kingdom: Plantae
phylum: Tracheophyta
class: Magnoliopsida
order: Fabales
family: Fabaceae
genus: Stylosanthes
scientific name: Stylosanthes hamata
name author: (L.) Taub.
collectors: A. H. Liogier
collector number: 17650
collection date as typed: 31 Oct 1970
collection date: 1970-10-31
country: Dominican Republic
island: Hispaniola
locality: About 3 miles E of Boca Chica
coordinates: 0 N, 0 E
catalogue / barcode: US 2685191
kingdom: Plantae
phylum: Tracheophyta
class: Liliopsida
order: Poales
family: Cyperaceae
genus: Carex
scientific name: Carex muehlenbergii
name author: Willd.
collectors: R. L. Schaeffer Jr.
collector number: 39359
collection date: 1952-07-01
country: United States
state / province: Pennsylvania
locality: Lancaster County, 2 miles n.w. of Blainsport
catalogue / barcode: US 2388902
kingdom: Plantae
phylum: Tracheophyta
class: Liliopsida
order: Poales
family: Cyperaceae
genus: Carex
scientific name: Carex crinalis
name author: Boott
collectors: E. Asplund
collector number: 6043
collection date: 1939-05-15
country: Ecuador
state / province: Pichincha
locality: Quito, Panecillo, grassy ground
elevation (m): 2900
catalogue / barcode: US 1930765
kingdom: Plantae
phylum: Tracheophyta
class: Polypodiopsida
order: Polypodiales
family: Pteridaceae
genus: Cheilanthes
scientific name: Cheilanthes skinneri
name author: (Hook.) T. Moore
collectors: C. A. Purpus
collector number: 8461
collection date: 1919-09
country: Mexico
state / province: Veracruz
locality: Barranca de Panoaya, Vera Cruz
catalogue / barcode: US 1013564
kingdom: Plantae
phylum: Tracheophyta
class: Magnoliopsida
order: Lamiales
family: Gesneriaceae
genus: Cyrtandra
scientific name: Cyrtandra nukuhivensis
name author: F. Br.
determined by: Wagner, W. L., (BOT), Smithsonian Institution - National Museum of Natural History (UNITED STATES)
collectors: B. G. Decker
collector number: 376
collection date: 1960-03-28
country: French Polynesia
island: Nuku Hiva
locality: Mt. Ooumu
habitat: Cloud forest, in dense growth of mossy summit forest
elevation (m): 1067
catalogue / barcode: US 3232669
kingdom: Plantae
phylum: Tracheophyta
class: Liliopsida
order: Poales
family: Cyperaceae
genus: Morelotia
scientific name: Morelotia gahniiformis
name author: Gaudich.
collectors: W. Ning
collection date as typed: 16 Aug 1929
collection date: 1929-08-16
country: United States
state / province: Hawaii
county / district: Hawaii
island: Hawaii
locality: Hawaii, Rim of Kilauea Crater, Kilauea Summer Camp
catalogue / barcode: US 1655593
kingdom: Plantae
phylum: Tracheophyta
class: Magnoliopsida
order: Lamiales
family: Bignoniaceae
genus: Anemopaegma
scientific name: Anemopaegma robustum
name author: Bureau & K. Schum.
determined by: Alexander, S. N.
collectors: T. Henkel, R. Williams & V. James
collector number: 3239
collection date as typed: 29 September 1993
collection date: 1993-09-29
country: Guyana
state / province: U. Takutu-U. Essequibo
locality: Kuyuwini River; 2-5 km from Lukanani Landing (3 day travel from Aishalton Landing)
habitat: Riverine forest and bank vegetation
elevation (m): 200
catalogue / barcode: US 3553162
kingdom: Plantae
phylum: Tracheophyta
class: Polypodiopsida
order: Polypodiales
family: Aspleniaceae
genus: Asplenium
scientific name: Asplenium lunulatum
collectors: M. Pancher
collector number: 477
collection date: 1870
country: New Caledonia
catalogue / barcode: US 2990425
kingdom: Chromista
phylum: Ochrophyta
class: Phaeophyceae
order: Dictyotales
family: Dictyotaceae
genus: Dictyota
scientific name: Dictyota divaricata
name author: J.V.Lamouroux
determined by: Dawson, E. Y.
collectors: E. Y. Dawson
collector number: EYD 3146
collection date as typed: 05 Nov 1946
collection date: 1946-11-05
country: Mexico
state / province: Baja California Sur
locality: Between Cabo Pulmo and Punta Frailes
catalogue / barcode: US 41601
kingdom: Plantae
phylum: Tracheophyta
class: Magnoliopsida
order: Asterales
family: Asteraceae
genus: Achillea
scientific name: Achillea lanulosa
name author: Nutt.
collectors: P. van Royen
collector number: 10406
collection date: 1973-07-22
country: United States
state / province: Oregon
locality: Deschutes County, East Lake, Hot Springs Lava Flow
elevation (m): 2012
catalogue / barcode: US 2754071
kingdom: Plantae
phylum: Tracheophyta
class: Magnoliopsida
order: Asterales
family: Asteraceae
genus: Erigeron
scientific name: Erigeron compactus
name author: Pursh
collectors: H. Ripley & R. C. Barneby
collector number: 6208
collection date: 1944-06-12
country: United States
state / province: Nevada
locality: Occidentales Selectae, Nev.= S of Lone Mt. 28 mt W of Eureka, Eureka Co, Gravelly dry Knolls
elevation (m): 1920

******************************

• [Requirement] Can you write out every line of the material above, word for word, without changing anything?

• [Task result]
kingdom: Plantae
phylum: Tracheophyta
class: Magnoliopsida
order: Fabales
family: Fabaceae
genus: Stylosanthes
scientific name: Stylosanthes hamata
name author: (L.) Taub.
collectors: A. H. Liogier
collector number: 17650
collection date as typed: 31 Oct 1970
collection date: 1970-10-31
country: Dominican Republic
island: Hispaniola
locality: About 3 miles E of Boca Chica
coordinates: 0 N, 0 E
catalogue / barcode: US 2685191
kingdom: Plantae
phylum: Tracheophyta
class: Liliopsida
order: Poales
family: Cyperaceae
genus: Carex
scientific name: Carex muehlenbergii
name author: Willd.
collectors: R. L. Schaeffer Jr.
collector number: 39359
collection date: 1952-07-01
country: United States
state / province: Pennsylvania
locality: Lancaster County, 2 miles n.w. of Blainsport
catalogue / barcode: US 2388902
kingdom: Plantae
phylum: Tracheophyta
class: Liliopsida
order: Poales
family: Cyperaceae
genus: Carex
scientific name: Carex crinalis
name author: Boott
collectors: E. Asplund
collector number: 6043
collection date: 1939-05-15
country: Ecuador
state / province: Pichincha
locality: Quito, Panecillo, grassy ground
elevation (m): 2900
catalogue / barcode: US 1930765
kingdom: Plantae
phylum: Tracheophyta
class: Polypodiopsida
order: Polypodiales
family: Pteridaceae
genus: Cheilanthes
scientific name: Cheilanthes skinneri
name author: (Hook.) T. Moore
collectors: C. A. Purpus
collector number: 8461
collection date: 1919-09
country: Mexico
state / province: Veracruz
locality: Barranca de Panoaya, Vera Cruz
catalogue / barcode: US 1013564
kingdom: Plantae
phylum: Tracheophyta
class: Magnoliopsida
order: Lamiales
family: Gesneriaceae
genus: Cyrtandra
scientific name: Cyrtandra nukuhivensis
name author: F. Br.
determined by: Wagner, W. L., (BOT), Smithsonian Institution - National Museum of Natural History (UNITED STATES)
collectors: B. G. Decker
collector number: 376
collection date: 1960-03-28
country: French Polynesia
island: Nuku Hiva
locality: Mt. Ooumu
habitat: Cloud forest, in dense growth of mossy summit forest
elevation (m): 1067
catalogue / barcode: US 3232669
kingdom: Plantae
phylum: Tracheophyta
class: Liliopsida
order: Poales
family: Cyperaceae
genus: Morelotia
scientific name: Morelotia gahniiformis
name author: Gaudich.
collectors: W. Ning
collection date as typed: 16 Aug 1929
collection date: 1929-08-16
country: United States
state / province: Hawaii
county / district: Hawaii
island: Hawaii
locality: Hawaii, Rim of Kilauea Crater, Kilauea Summer Camp
catalogue / barcode: US 1655593
kingdom: Plantae
phylum: Tracheophyta
class: Magnoliopsida
order: Lamiales
family: Bignoniaceae
genus: Anemopaegma
scientific name: Anemopaegma robustum
name author: Bureau & K. Schum.
determined by: Alexander, S. N.
collectors: T. Henkel, R. Williams & V. James
collector number: 3239
collection date as typed: 29 September 1993
collection date: 1993-09-29
country: Guyana
state / province: U. Takutu-U. Essequibo
locality: Kuyuwini River; 2-5 km from Lukanani Landing (3 day travel from Aishalton Landing)
habitat: Riverine forest and bank vegetation
elevation (m): 200
catalogue / barcode: US 3553162
kingdom: Plantae
phylum: Tracheophyta
class: Polypodiopsida
order: Polypodiales
family: Aspleniaceae
genus: Asplenium
scientific name: Asplenium lunulatum
collectors: M. Pancher
collector number: 477
collection date: 1870
country: New Caledonia
catalogue / barcode: US 2990425
kingdom: Chromista
phylum: Ochrophyta
class: Phaeophyceae
order: Dictyotales
family: Dictyotaceae
genus: Dictyota
scientific name: Dictyota divaricata
name author: J.V.Lamouroux
determined by: Dawson, E. Y.
collectors: E. Y. Dawson
collector number: EYD 3146
collection date as typed: 05 Nov 1946
collection date: 1946-11-05
country: Mexico
state / province: Baja California Sur
locality: Between Cabo Pulmo and Punta Frailes
catalogue / barcode: US 41601
kingdom: Plantae
phylum: Tracheophyta
class: Magnoliopsida
order: Asterales
family: Asteraceae
genus: Achillea
scientific name: Achillea lanulosa
name author: Nutt.
collectors: P. van Royen
collector number: 10406
collection date: 1973-07-22
country: United States
state / province: Oregon
locality: Deschutes County, East Lake, Hot Springs Lava Flow
elevation (m): 2012
catalogue / barcode: US 2754071
kingdom: Plantae
phylum: Tracheophyta
class: Magnoliopsida
order: Asterales
family: Asteraceae
genus: Erigeron
scientific name: Erigeron compactus
name author: Pursh
collectors: H. Ripley & R. C. Barneby
collector number: 6208
collection date: 1944-06-12
country: United States
state / province: Nevada
locality: Occidentales Selectae, Nev.= S of Lone Mt. 28 mt W of Eureka, Eureka Co, Gravelly dry Knolls
elevation (m): 1920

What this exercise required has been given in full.